Amendment 79, tabled by the noble Lord, Lord Marks, proposes to create a power for a sentencing court to require an offender to make periodic payments or other contributions towards the maintenance and welfare of their dependants. I must inform the noble Lord that there are existing mechanisms to deal with payments to dependants. For example, the family courts are able to make spousal maintenance payments on divorce.
This proposed new clause would require the court to inquire whether an offender has responsibility for children or other dependants. Although this is well intentioned, it risks creating practical difficulties. Inquiring whether a person holds parental responsibility, has dependent children or other dependants—and subsequently inquiring about the circumstances and reasonable needs of those dependants—may require interpretation of family court orders, birth records or informal care-giving arrangements for the purposes of verification. Imposing such a duty risks delaying sentencing.

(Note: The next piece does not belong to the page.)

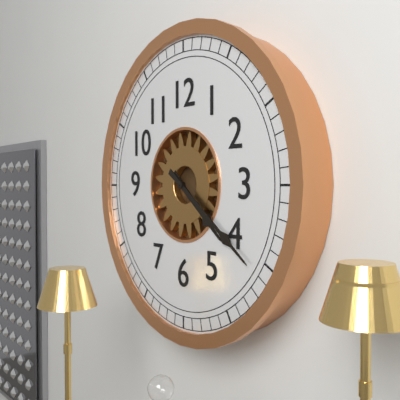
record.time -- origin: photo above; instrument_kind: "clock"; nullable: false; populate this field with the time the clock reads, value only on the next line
4:21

This Government have committed to identifying and providing support for children affected by parental imprisonment. As such, the Ministry of Justice and the Department for Education are working to determine the best way to do this to ensure that children get the support they need. This builds on a range of services offered by His Majesty’s Prison and Probation Service to help families and significant others, where appropriate, to build positive relationships with people in the criminal justice system. This includes social visits, letter writing, video calls, family days and prison voicemail. I hope this addresses the concerns raised by the noble Baroness, Lady Hamwee, and the noble Lords, Lord Marks and Lord Beith. I ask the noble Lords not to press their amendments.
My Lords, I got my calculator out because I was reminding myself, so far as I could, what the amount might be, in cash terms, that an offender could be left with. I am not sure that I believe what I am finding, multiplying the national minimum wage by 170 and so on. I realise that we are talking about the future, but is the Minister able to share now what the cash amount would be?
Lord Timpson (Lab)
My intention is that this concerns people who are earning significant amounts of money and might otherwise have a custodial sentence. Let me give the example of long-distance lorry drivers. They regularly earn over £70,000 a year. These are the people who I believe this income reduction order is appropriate for, not people who do not have means beyond that which they need just to look after their children and so on. It is very much, as I reiterated in my comments, for high-income earners. That level is the minimum wage level, and that is where we see the minimum. We obviously need to have further conversations internally on this, but my intention is that this covers people who earn significantly more than that.
That is helpful, because what is a high income to one person is not necessarily a high income in the eyes of another. I am grateful to the Minister for his response to the amendments and for dealing with them in that way. I beg leave to withdraw Amendment 36.